The children, James Lawrence Brockamp. (Jim) included, spent many hours there and at the Little Morreau Dam Park which is nearby. Working on the farm and later cooling off, playing and and enjoying picnics at the Little Morreau , was part of the fabric of life for the family during the 1950's era when J.L. Brockamp was a child.

One of Jim's fondest memories is of saddling up his horse Flicka after his chores on the "home place" were done, and preparing for a ride to the Little Morreau Dam. His mother, Mary would pack him a lunch, and he would roll up a blanket for a "bedroll" (just like the in the old western movies) he has always loved, and pack it across Flicka's rump. Then he with his grub and canteen, he would start the ride down to the dam. He passed the road to the butte property on the way to Little Morreau, and then began the long winding trek by horseback down the heavily treed "breaks" in Little Morreau Park.

There were choke cherries and a type of blueberries along the way and he enjoyed stopping and throwing hand fulls of the berries into his mouth and eating them fresh from the trees and vines. When he arrived at the water's edge, he would take out his bedroll and spread it out in the grass, Then he would eat his lunch and have a short rest before starting the ride home.

These idyllic memories of a little boy and his horse on summer days in rural South Dakota, have never left him. And it's my feeling that he has always wanted to reclaim a few of those moments. If he could save time in a bottle, surely those times would be captured and revisited.

Although, Jim Brockamp grew up and left home, entering the U.S. Air Force at the age of seventeen, just after graduation from Timber lake High School, and later settled into married and family life in Seattle he always remembered those summer days and that cherished time and place when he could be free to ride Flicka for miles without seeing another person.

There were and are many blessings that came to us in Seattle, but Jim and I and our children have always dreamed of living in the country.

You could say that living in the country, and for Jim having a tractor was on our bucket list.
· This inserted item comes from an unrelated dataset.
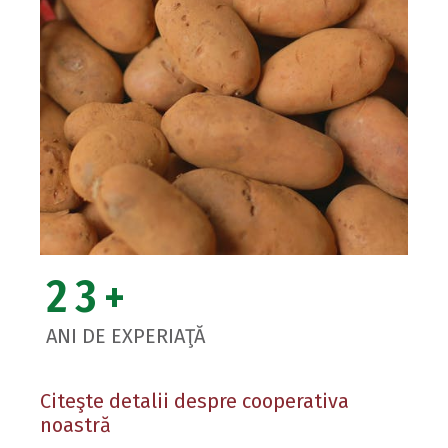
23
+
ANI DE EXPERIAŢĂ
Citeşte detalii despre cooperativa
noastră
Imagine how blessed we felt when Jim's mother, Mary, transferred the 160 acres next to the Buttes to him before she died. She managed to save enough to leave and give cash to six of her children, and to Jim, the third of the seven, she gave the land, and some cash as compensation for the college education provided to the rest of the children that he never had. Jim never felt he was owed a college education. He chose to go into the military, and he was happy with his choice, but he was grateful to his dear old mother for lovingly providing for all of her children in life and in death.
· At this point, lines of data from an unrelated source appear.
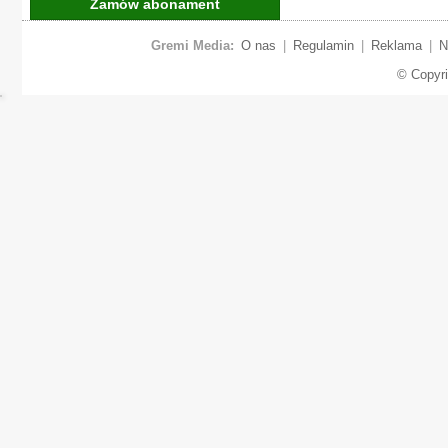
Zamów abonament
Gremi Media:
O nas
|
Regulamin
|
Reklama
|
N
© Copyr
And further, imagine our excitement in coming back to love and nurture and work this quarter section in our retirement years. We arrived here around the 3rd of June and are in awe of the beauty of the place.

And------ Are you ready for this?? Jim bought a tractor this week! Oh My God! A real tractor.
He and Alan Nelson took it out to the country yesterday. The purchase of a rake and baler are in the works as we speak. Cousin Frank Quinn, who is an organic farmer in Timber Lake has been a mentor, and Dennis Fischer and Alan Nelson and their friends are all such blessings to us in this farming endeavor.
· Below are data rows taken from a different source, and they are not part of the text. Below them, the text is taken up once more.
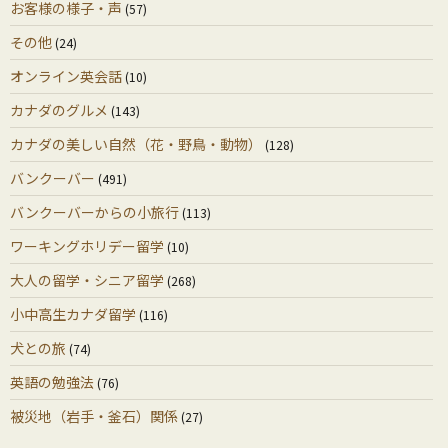
お客様の様子・声
(57)
その他
(24)
オンライン英会話
(10)
カナダのグルメ
(143)
カナダの美しい自然（花・野鳥・動物）
(128)
バンクーバー
(491)
バンクーバーからの小旅行
(113)
ワーキングホリデー留学
(10)
大人の留学・シニア留学
(268)
小中高生カナダ留学
(116)
犬との旅
(74)
英語の勉強法
(76)
被災地（岩手・釜石）関係
(27)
Two very big items on our bucket list can be crossed off. Even if we kick the proverbial bucket tomorrow, we can say we lived to see this day. Jim just walks from one end of the property to another and cherishes it. We both take the truck up to the top of bluff and imagine having a cabin there with a porch overlooking miles of prairie and breaks. We know where the barn will be, and the location of the pond for wild life.

Right now it's haying season and the alfalfa and crested wheat grass have never been so lush and green. Jim is getting the haying equipment there today.

Kenny Quinn was injured by a bull yesterday and he will be off work for a few days so Jim is undoubtedly helping Frank today too. But happily so, he's doing what he loves to do.

I only hope that Mother Mary Brockamp can know of the joy and peace this has brought her son and his family.